D’hier à aujourd’hui, ça milite sur les campus
- Revue Les diplômés
Le 28 avril 2023
- Béatrice St-Cyr-Leroux
Le militantisme étudiant est en continuelle transformation, mais il demeure présent. Coup d’œil sur son évolution.
Les universités québécoises ont toujours été de hauts lieux du militantisme.
À l’Université de Montréal, c’est en 1956 que se tenait la toute première grève étudiante. À l’époque, les luttes étudiantes concernaient surtout l’accessibilité aux études supérieures pour les francophones. Souvent issue de milieux catholiques défavorisés, cette majorité réclamait des études universitaires abordables et en français pour ultimement s’affranchir de la domination des anglophones sur le marché du travail.
Au-delà de l’héritage historique, d’un point de vue structurel, les universités ont favorisé la naissance du militantisme. Depuis les années 1980, les associations étudiantes québécoises sont reconnues et encadrées par la Loi sur l’accréditation et le financement des associations d’élèves ou d’étudiants. Cette loi leur assure certaines ressources financières, matérielles et intellectuelles.
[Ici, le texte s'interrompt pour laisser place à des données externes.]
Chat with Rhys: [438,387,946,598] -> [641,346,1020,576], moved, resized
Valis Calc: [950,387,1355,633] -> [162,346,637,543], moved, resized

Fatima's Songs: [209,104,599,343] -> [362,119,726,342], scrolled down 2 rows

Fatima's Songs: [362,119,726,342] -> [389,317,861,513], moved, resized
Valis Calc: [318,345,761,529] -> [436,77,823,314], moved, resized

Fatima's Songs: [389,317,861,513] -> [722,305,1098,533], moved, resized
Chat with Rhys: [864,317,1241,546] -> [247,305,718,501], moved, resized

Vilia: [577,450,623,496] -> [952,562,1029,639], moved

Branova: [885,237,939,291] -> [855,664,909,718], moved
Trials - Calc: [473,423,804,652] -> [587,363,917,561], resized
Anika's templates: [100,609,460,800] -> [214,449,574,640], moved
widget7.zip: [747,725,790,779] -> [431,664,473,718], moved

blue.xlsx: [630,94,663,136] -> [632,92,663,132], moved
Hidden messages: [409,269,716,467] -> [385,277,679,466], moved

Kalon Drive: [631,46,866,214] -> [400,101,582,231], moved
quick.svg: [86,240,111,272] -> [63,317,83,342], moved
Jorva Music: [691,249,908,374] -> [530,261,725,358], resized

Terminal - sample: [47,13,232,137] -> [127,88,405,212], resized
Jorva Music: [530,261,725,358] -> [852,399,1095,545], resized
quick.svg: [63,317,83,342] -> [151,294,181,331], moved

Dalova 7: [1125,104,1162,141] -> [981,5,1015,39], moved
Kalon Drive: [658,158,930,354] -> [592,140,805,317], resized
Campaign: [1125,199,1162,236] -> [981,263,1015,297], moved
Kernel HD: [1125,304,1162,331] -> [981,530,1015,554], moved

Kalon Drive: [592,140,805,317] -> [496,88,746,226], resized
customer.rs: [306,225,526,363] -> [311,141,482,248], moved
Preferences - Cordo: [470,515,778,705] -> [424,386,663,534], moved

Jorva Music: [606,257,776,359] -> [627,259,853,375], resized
«Grâce à cette loi, s’engager socialement est plus à la portée de la communauté étudiante que des autres membres de la société, d’autant plus que les universités mettent en contact plusieurs personnes et que le statut d’étudiant offre une “disponibilité biographique” à l’engagement», croit Pascale Dufour, professeure au Département de science politique de l’Université de Montréal et spécialiste des mouvements sociaux.
Si le militantisme et les études supérieures semblent depuis toujours intimement liés, la teneur de l’action collective étudiante, elle, n’est pas figée dans le temps.
Du «nous » au «je»
Comparer le militantisme étudiant des années 1960 avec celui d’aujourd’hui mène à constater une montée de l’individualisation, pense Jacques Hamel, professeur nouvellement retraité du Département de sociologie de l’UdeM et spécialiste de la jeunesse. En sociologie, ce concept n’est pas synonyme d’égoïsme, il se définit plutôt par une tendance à vouloir agir par soi-même, à chercher à se soustraire aux contraintes des institutions sociales.
«Autrefois, l’idée d’un Québec francophone ralliait l’ensemble des militants sous une même bannière, avance-t-il. Tout le monde y trouvait quelque chose: le désir de s’émanciper du pouvoir anglophone et de l’infériorité économique, de quitter la ruralité, etc. Mais aujourd’hui, les causes semblent beaucoup plus individualisées et fragmentées. L’engagement se présente plutôt comme un menu à la carte; on milite pour une foule de raisons qu’on choisit personnellement.»
Toujours selon le sociologue, dans cette période d’individualisation, la communauté étudiante accorde moins d’importance aux associations étudiantes qui, avant, jouaient un rôle fondamental dans l’organisation et la canalisation des luttes. «Le dénominateur commun qu’étaient les associations étudiantes est moins flagrant de nos jours», ajoute-t-il.
Et cette réalité serait aussi exacerbée par l’enseignement à distance et le fait que les étudiants et étudiantes vivent de moins en moins sur les campus, «ce qui crée une désaffection à l’égard des associations, qui peinent à réunir leurs troupes», note Jacques Hamel.
Du souverainisme à la crise climatique
Les formes de militantisme étudiant ont donc évolué, tout comme les causes défendues. Pascale Dufour le rappelle: avant 2015, les revendications premières des mouvements étudiants concernaient presque essentiellement la condition étudiante: accessibilité des études, gratuité scolaire, gel des droits de scolarité, amélioration des bourses, rémunération des stages.
Puis, 2015 ouvre une ère d’austérité qui entraîne la création de coalitions formées d’acteurs extérieurs aux universités, notamment des organisations communautaires et syndicales. En parallèle se créent aussi plusieurs collectifs se dissociant des associations étudiantes institutionnalisées, comme la Coalition étudiante pour un virage environnemental et social.
Aujourd’hui, ce sont justement les enjeux climatiques qui nourrissent le plus fortement les mouvements étudiants, talonnés par les luttes féministes, indique Pascale Dufour. Les étudiantes et les étudiants revendiquent le passage à l’action pour agir sur le dérèglement du climat et la perte massive de biodiversité, des causes qui touchent directement les jeunes générations.
«Je me pose tout de même une question: qui va s’occuper de la condition étudiante si ce sont les étudiants et étudiantes qui s’occupent de la planète? Cet enjeu est encore bien d’actualité, encore plus dans le contexte actuel d’inflation», lance la professeure.
Bref, les luttes étudiantes peuvent être uniques ou multiples, s’organiser sur les campus ou franchir les frontières universitaires, être axées sur l’univers étudiant ou englober la collectivité en général. Mais une chose semble certaine: elles joueront toujours un rôle important dans l’avancement de la société.